No nevoeiro, gretas da história.
No nevoeiro, gretas da história.
Amélia Luz
A avó cansada repara a poeira do tempo cochilando na cadeira de balanço do alpendre do velho casarão da Fazenda Santana. O jardim florido exala o perfume das rosas em tempos de primavera brasileira. A mesa é farta. Além da açorda quente, do pão e do vinho do Porto iguarias de sabores lusitanos e sonhos guardados de uma pátria distante que deixou na mocidade escondida no nevoeiro e nas ondas de um oceano, cheio de medos e mistérios.
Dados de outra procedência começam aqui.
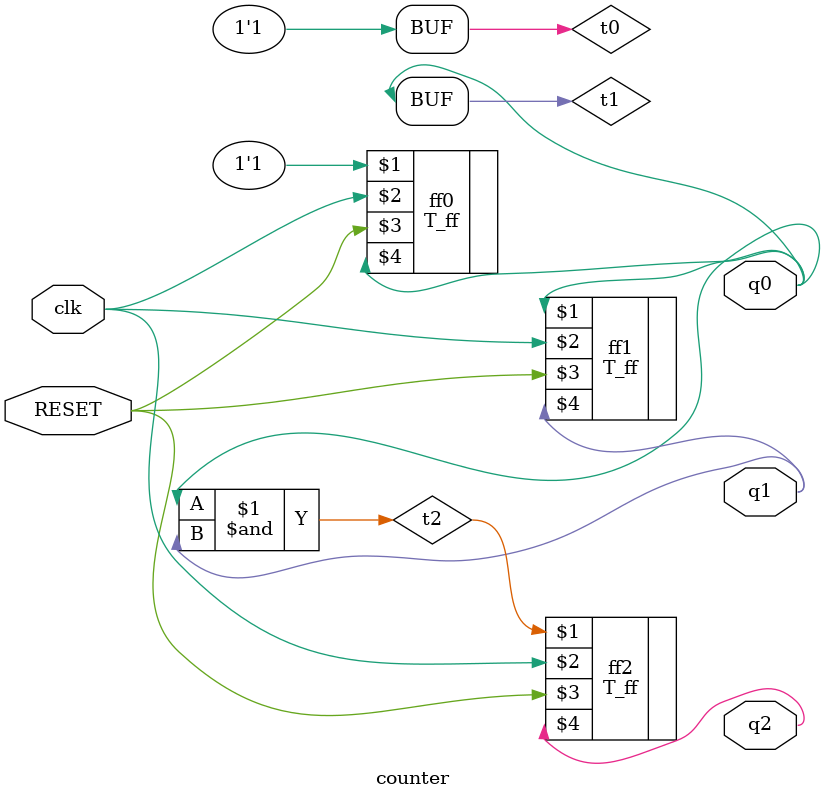
<source format=v>
`timescale 1ns / 1ps


module counter(
    input clk, RESET,
    output q0, q1, q2
    );
    
wire t0, t1, t2;
assign t0 = 1'b1;
assign t1 = q0;
assign t2 = q0 & q1;

T_ff ff0(t0, clk, RESET, q0);
T_ff ff1(t1, clk, RESET, q1);
T_ff ff2(t2, clk, RESET, q2);

endmodule

</source>
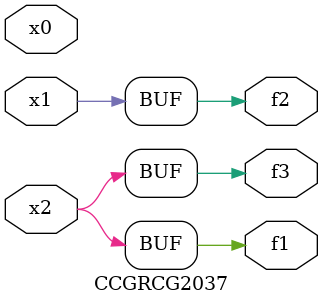
<source format=v>
module CCGRCG2037(
	input x0, x1, x2,
	output f1, f2, f3
);
	assign f1 = x2;
	assign f2 = x1;
	assign f3 = x2;
endmodule

</source>
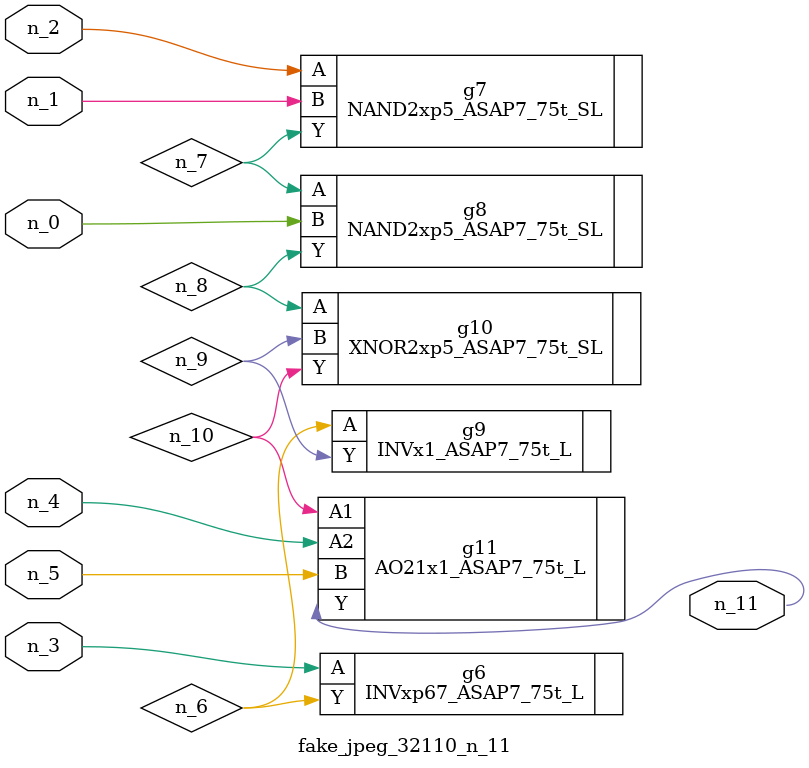
<source format=v>
module fake_jpeg_32110_n_11 (n_3, n_2, n_1, n_0, n_4, n_5, n_11);

input n_3;
input n_2;
input n_1;
input n_0;
input n_4;
input n_5;

output n_11;

wire n_10;
wire n_8;
wire n_9;
wire n_6;
wire n_7;

INVxp67_ASAP7_75t_L g6 ( 
.A(n_3),
.Y(n_6)
);

NAND2xp5_ASAP7_75t_SL g7 ( 
.A(n_2),
.B(n_1),
.Y(n_7)
);

NAND2xp5_ASAP7_75t_SL g8 ( 
.A(n_7),
.B(n_0),
.Y(n_8)
);

XNOR2xp5_ASAP7_75t_SL g10 ( 
.A(n_8),
.B(n_9),
.Y(n_10)
);

INVx1_ASAP7_75t_L g9 ( 
.A(n_6),
.Y(n_9)
);

AO21x1_ASAP7_75t_L g11 ( 
.A1(n_10),
.A2(n_4),
.B(n_5),
.Y(n_11)
);


endmodule
</source>
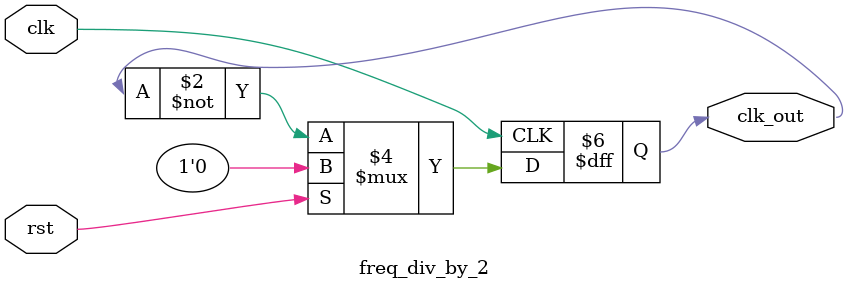
<source format=v>
module freq_div_by_2(clk_out,clk,rst);
input clk,rst;
output reg clk_out;
always@(posedge clk) begin 
    if(rst)
        clk_out <= 0;
    else    
        clk_out <= ~clk_out;
end
endmodule
</source>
As contas do terço passam vagarosas em seus dedos envelhecidos e ao cair da tarde, ao quase anoitecer, na hora sagrada dos anjos busca a graça divina. Hora devocional de rezar à Nossa Senhora de Fátima pedindo bênçãos.
Um xale de lã cobre-lhe os ombros arqueados. Na vitrola um fado chorado ao bandolim relembrando a Mouraria e toda a sua gente. Fita um tempo distante olhando uma paisagem do Tejo dependurada na parede caiada da sala de visitas entre os muitos retratos de velhos antepassados, homens de longas barbas e mulheres de cabelos frisados embelezadas pelas roupas elegantes em rendas, flores e filós.
Há de ser lúcida e quase centenária para que no seu silêncio interior possa ainda ouvir o longínquo chamar da terra palpitando nas suas raízes, raça lusa que traz no sangue abençoado e corajoso. Reconta as bravatas da terra, batalhas e reinados, Lisboa, a Corte, Dom Sebastião e Alcácer Quibir, Dom Henrique e as filhas Tareja e Urraca, os heróis portugueses contra Leão e Castela desfiando lendas. Recita ainda alguns versos Camonianos com vigor e civismo. Entoa o hino pátrio com voz senil, mansa e suave.
Anciã recolhe os últimos ecos que teimam em recontar a sua história de lutas, trabalho e de conquistas no Novo Mundo, uma epopeia. Amélia Vieira Raposo filha do Capitão Joaquim Antônio Vieira Cardoso, do pequeno e distante Caiapó, Distrito de Pirapetinga/Mg, nas margens do Rio Paraíba do Sul é uma brava mulher dotada de caráter firme, doce como os seus doces, cheia de longas histórias para os seus muitos netos que a rodeiam encantados. Sem nunca se esquecer que a ternura faz parte da alma e acalenta corações aflitos acaricia a todos com o dom da tranquilidade.
E no dobre do sino das Ladainhas da Capela do Cruzeiro revive a infância perdida que continua viva nas lágrimas quentes de saudades que correm entre as rugas profundas do seu rosto santo.